Curah hujan tinggi ini terjadi di Jakarta Barat, Jakarta Pusat, Jakarta

Utara, Jakarta Timur bagian utara, Tangerang, dan Pasar Minggu di Jakarta

Selatan.Empat tahun berselang tepatnya saat malam pergantian tahun 2020,

Jakarta kembali diguyur hujan lebat tanggal 31 Desember 2019 sekitar pukul

17.00 WIB sampai 1 Januari 2020 sekitar pukul 11.00 WIB. Curah hujan

yang mengguyur tercatat 377 mm per hari. BMKG menyebut curah hujan ini

tertinggi sejak 1996.

Akibatnya ada 169 titik banjir di seluruh wilayah Jabodetabek dan

Banten, seperti disampaikan Kapusdatin dan Humas BNPB  Agus Wibowo.

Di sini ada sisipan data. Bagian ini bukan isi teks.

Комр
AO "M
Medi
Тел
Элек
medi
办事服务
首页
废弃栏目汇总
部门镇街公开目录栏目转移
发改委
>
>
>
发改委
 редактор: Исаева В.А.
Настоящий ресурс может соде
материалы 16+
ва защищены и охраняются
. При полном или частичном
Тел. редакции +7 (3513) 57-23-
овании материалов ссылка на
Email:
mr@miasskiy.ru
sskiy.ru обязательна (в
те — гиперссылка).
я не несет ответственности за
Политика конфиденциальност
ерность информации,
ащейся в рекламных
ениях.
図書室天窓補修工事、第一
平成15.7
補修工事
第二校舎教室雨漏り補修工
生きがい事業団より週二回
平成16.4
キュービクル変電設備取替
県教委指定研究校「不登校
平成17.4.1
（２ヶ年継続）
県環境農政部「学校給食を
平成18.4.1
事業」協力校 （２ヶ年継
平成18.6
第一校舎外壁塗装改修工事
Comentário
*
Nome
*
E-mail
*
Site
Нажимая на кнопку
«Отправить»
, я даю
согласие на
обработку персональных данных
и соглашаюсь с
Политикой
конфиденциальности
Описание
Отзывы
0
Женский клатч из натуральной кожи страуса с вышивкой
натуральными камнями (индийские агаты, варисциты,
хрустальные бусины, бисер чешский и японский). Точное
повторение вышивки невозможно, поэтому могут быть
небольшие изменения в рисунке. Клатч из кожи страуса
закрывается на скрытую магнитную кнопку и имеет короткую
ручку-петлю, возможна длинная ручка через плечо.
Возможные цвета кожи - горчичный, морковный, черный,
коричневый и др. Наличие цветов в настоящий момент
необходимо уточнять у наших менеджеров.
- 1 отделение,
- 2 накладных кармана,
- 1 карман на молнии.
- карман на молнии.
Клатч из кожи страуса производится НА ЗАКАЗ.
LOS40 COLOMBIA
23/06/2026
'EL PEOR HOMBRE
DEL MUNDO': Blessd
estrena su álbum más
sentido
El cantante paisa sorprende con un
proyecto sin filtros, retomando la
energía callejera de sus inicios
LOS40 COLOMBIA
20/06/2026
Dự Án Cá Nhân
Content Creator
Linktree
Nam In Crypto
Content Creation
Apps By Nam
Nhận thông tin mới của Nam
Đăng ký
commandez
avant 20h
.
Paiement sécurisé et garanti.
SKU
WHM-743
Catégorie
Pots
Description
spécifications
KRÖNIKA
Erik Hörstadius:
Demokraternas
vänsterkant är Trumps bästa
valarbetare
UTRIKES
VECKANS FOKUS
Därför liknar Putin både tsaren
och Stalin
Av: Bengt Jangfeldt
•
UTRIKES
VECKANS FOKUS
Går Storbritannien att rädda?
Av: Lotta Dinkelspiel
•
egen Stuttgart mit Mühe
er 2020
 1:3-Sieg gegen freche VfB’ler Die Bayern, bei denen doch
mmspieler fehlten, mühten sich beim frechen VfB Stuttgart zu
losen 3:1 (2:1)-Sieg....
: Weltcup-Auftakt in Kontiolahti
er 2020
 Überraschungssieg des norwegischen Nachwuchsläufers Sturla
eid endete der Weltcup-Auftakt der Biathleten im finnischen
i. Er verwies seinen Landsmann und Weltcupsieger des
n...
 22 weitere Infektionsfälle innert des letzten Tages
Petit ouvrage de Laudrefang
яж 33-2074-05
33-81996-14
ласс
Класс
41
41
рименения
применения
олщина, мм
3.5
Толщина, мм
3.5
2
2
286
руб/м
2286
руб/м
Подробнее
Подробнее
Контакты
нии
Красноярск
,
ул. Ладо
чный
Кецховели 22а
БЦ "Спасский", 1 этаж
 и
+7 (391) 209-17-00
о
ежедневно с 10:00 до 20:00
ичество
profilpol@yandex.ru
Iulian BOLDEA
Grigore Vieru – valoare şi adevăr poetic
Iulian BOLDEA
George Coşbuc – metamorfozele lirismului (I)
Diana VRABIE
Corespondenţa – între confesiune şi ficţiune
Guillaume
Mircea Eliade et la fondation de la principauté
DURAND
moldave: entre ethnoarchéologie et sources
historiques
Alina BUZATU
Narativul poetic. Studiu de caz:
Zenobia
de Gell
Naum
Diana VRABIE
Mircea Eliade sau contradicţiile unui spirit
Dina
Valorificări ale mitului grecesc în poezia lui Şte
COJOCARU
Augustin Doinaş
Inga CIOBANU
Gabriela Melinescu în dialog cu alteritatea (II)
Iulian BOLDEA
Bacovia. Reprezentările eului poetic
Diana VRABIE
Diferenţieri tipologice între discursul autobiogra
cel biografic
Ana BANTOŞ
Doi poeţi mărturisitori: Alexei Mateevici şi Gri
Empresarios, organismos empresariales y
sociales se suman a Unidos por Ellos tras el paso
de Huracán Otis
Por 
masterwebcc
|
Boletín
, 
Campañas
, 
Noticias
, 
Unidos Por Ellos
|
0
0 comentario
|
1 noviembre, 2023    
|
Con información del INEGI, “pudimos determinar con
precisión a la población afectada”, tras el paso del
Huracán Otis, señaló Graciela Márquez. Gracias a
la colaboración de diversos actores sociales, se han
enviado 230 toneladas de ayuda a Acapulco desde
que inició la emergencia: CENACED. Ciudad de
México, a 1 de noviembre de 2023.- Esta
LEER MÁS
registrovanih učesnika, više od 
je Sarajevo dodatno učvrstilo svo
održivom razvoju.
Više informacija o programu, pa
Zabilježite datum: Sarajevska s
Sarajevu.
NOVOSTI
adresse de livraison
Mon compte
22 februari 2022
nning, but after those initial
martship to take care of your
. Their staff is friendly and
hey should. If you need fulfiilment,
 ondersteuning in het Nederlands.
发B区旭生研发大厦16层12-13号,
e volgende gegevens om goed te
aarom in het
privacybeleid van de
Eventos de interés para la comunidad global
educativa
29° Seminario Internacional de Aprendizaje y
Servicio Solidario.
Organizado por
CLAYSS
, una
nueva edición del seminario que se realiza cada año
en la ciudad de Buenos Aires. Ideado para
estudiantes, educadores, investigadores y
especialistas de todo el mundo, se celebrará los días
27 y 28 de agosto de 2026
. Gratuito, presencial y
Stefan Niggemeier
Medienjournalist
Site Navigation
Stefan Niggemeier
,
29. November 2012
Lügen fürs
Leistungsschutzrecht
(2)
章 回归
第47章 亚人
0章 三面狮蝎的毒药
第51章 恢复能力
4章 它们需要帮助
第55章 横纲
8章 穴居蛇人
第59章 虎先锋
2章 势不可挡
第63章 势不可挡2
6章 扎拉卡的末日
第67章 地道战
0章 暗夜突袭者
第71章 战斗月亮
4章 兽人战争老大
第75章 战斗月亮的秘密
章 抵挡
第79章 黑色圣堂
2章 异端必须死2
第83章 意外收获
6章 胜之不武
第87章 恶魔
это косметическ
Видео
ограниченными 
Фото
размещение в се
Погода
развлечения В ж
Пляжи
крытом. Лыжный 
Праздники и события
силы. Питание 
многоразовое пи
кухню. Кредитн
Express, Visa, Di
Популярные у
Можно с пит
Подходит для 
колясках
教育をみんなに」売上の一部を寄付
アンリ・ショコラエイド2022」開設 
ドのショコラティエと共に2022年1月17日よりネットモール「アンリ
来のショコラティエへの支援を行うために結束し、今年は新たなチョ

Titik banjir terbanyak berada di Provinsi Jawa Barat 97 titik, DKI Jakarta 63

titik dan Banten 9 titik.Dari data tersebut dapat disimpulkan bahwa wilayah

yang paling terdampak banjir adalah Kota Bekasi (53), Jakarta Selatan (39),

Kabupaten Bekasi (32), dan Jakarta Timur (13)


BAB II

PEMBAHASAN

A. FAKTOR PENYEBAB BANJIR

Menurut analisis Aqueduct Global Flood Analyzer, Indonesia adalah

negara dengan jumlah populasi terdampak bencana banjir terbesar ke-6 di

dunia, yakni sekitar 640.000 orang setiap tahunnya. Berdasarkan data Badan

Nasional Penanggulangan Bencana (BNPB), banjir merupakan bencana

yang paling sering terjadi di Indonesia dengan 464 kejadian banjir setiap

tahunnya. Banjir yang disertai longsor menjadi bencana ke-6 yang paling

sering terjadi di Indonesia dengan 32 kejadian setiap tahunnya. Ada tiga

faktor utama penyebab banjir dan longsor yang paling banyak disoroti, yaitu

berkurangnya tutupan pohon, cuaca ekstrem, dan kondisi topografis Daerah

Aliran Sungai (DAS).

1. Berkurangnya Tutupan Pohon

Tutupan pohon berperan sangat penting dalam menjaga keseimbangan

hidrologis suatu DAS. Dengan terjaganya tutupan pohon, tanah mampu

terus meresap air. Hal ini karena tingginya kandungan bahan organik yang

membuat tanah menjadi gembur serta pengaruh akar yang membuat air

lebih mudah diresap ke dalam tanah. Ketika tutupan pohon berkurang,

keseimbangan hidrologis lingkungan sekitarnya juga akan mudah


terganggu. Air hujan yang turun akan sulit diresap oleh tanah dan lebih

banyak menjadi aliran air di permukaan. Sebagai contoh, hasil analisis

dari Global Forest Watch (GFW) mengindikasikan kehilangan 887 ha

tutupan pohon di pegunungan Cyclop, Papua, pada periode 2001-2018, yang

berdampak pada banjir di Distrik Waibu, Sentani, dan Sentani Timur.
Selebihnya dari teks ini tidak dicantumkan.